### Your objective:
Scan the data below and copy each line where "grab" occurs.

Saved entries:
►
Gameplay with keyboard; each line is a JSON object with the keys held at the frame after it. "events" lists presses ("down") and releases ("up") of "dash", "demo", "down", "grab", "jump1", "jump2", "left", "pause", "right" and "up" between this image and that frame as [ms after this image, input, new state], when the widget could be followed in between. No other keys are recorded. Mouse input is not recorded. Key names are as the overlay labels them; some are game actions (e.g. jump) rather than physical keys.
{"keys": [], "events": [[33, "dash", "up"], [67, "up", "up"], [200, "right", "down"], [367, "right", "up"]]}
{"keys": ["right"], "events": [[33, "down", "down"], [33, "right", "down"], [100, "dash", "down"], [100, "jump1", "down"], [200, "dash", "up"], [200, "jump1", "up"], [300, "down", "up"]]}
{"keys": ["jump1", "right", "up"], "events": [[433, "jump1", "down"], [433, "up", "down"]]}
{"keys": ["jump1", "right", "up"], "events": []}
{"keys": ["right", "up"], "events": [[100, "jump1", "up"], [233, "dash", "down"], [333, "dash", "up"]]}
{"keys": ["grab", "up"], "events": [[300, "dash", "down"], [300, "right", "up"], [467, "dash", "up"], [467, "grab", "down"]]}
◄
### Exercise response:
Gameplay with keyboard; each line is a JSON object with the keys held at the frame after it. "events" lists presses ("down") and releases ("up") of "dash", "demo", "down", "grab", "jump1", "jump2", "left", "pause", "right" and "up" between this image and that frame as [ms after this image, input, new state], when the widget could be followed in between. No other keys are recorded. Mouse input is not recorded. Key names are as the overlay labels them; some are game actions (e.g. jump) rather than physical keys.
{"keys": ["grab", "up"], "events": [[300, "dash", "down"], [300, "right", "up"], [467, "dash", "up"], [467, "grab", "down"]]}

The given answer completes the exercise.